Mr. Duncan told the Senate Health, Education, Labor, and Pensions Committee on Jan. 13 that he supports merit-pay plans for teachers, wants to expand prekindergarten programs, and favors using early-intervention strategies to help combat the high school dropout problem.
He didn’t provide a detailed prescription for reworking the 7-year-old federal school improvement law, which was scheduled to be reauthorized in 2007, but he stressed support for accountability and rigorous standards.
“At the K-12 level, we want to continue to dramatically raise standards and improve teacher quality,” Mr. Duncan said. “We must do dramatically better. We must continue to innovate. We must build upon what works, and we must stop doing what doesn’t work.”
As the schools chief in Chicago, a job he began in 2001, Mr. Duncan, 44, implemented sometimes-controversial policies, including closing low-performing schools, expanding charter schools, and offering alternative pay to teachers, while working in collaboration with the local teachers’ union.
During a two-hour hearing, committee members asked few probing questions and praised the nominee’s record.
“Mr. Duncan, there is no question that schools across America can benefit from the same kind of fresh thinking that you have brought to Chicago public schools,” said Sen. Tom Harkin, D-Iowa, who presided over the hearing because Sen. Edward M. Kennedy, D-Mass., the committee’s chairman, was unavailable. “You have very impressive credentials and experience.”
Sen. Lamar Alexander of Tennessee, who served as secretary of education under President George H.W. Bush and is considered one of the chamber’s leading GOP voices on K-12 policy, also had kind words for Mr. Duncan.

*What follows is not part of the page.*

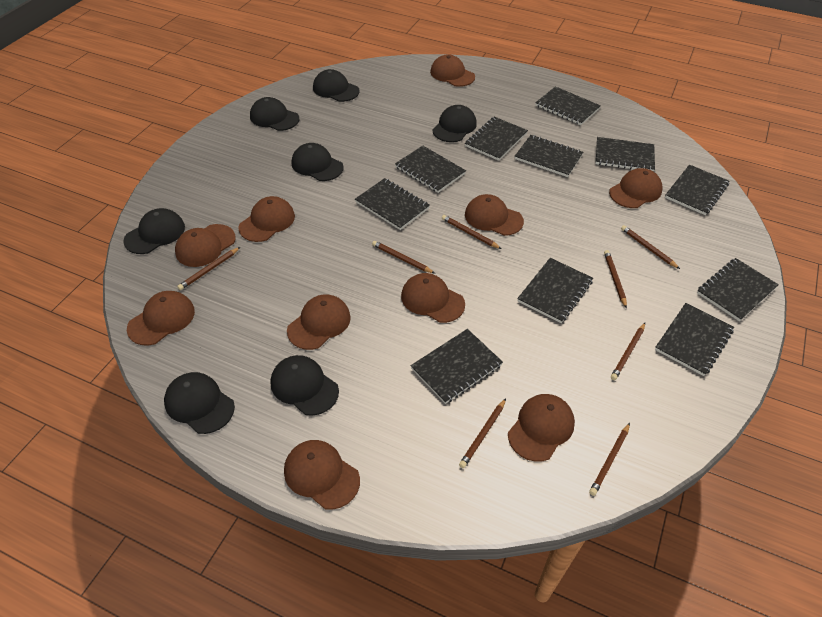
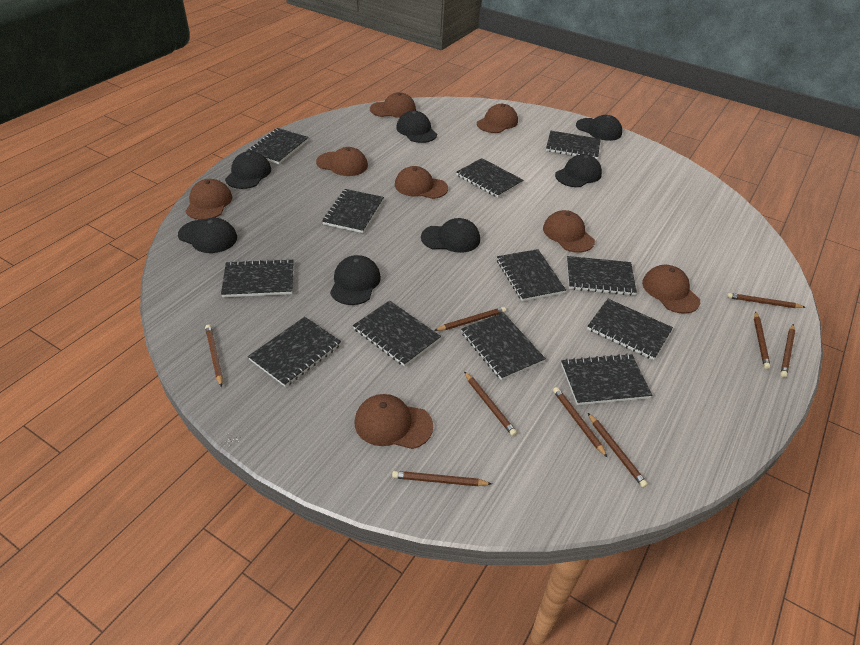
black notebook: [355,178,430,230] [395,146,466,193] [411,329,503,404] [465,117,528,161] [515,135,583,177] [517,258,593,323] [535,86,601,125] [595,137,655,172] [655,303,734,376] [665,165,729,215] [697,258,779,321] = 11 -> [221,259,294,297] [246,128,309,164] [248,317,341,387] [322,189,384,233] [353,301,441,367] [456,158,523,198] [461,312,546,380] [497,249,566,301] [546,131,601,159] [561,353,652,405] [567,256,637,296] [587,299,673,360] = 12
brown cap: [127,291,195,346] [175,224,236,267] [238,196,295,242] [284,440,360,510] [287,294,351,350] [401,273,465,323] [430,54,475,87] [465,194,524,236] [508,394,575,462] [609,168,662,208] = 10 -> [185,179,232,220] [316,147,368,176] [354,394,433,449] [370,92,416,118] [395,166,448,199] [477,104,518,133] [543,210,595,253] [642,265,700,314] = 8
brown pencil: [177,247,240,290] [372,241,435,274] [442,215,501,249] [459,399,506,468] [589,423,630,496] [604,250,627,308] [611,323,645,380] [621,225,680,269] = 8 -> [205,325,223,387] [392,471,492,486] [434,307,506,331] [464,371,517,436] [553,387,608,458] [588,413,648,488] [727,293,805,308] [754,311,770,369] [780,324,795,378] = 9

“President-elect Obama has made several distinguished Cabinet appointments, but in my view of it all, you’re the best,” Sen. Alexander said.
Sen. Alexander asked Mr. Duncan about his support for charter schools and the Teacher Incentive Fund, which provides grants to districts for alternative-pay programs. The fund has been criticized by the 3.2 million-member National Education Association, in part because they say it diverts resources from other federal teacher professional-development programs.
Mr. Duncan called the Teacher Incentive Fund “one of the best things” that outgoing Secretary of Education Margaret Spellings had done, and said he would like to expand it. But he emphasized that Chicago implemented its grant in collaboration with its teachers’ union.
Mr. Duncan said he has “been a strong supporter of charter schools.” Although he expanded those independent public schools in Chicago, he said the 408,000-student district was selective about whom it allowed to open such schools, but then gave those who were chosen flexibility.
“This has not been ‘let a thousand flowers bloom’,” he said. But “once we approve a group, we give them significant autonomy,” he added.
A Review of Programs
Sen. Michael B. Enzi of Wyoming, the top Republican on the Senate education committee, also lauded the secretary-designate’s record, but said he would continue to remind Mr. Duncan about the challenges facing rural schools. And he said he hoped Mr. Duncan would help the committee continue its record of bipartisan cooperation.
“Education has always been a bipartisan issue, and we need to keep it that way,” Sen. Enzi said.
Even conservative Republicans who have advocated scaling back the federal role in education gave Mr. Duncan a warm reception.
Sen. Tom Coburn of Oklahoma, who has criticized the No Child Left Behind Act for what he sees as its intrusion into an area best reserved to the states, said he had had a good conversation with Mr. Duncan before the hearing.
Sen. Coburn asked at the hearing whether Mr. Duncan would consider examining a provision in the NCLB law that requires special education teachers to be highly qualified in the subjects they teach. He said Oklahoma was at risk of losing some of its best teachers because of the requirement. Mr. Duncan said he would study the teacher provision.
In responses to questions from other senators, Mr. Duncan said that he would support increased funding for students in special education, and that he favors allowing students in special education and English-language learners to use alternative assessments under the No Child Left Behind law.
He also said he hoped to get closer to the goal of universal prekindergarten, a key campaign proposal of President Obama’s.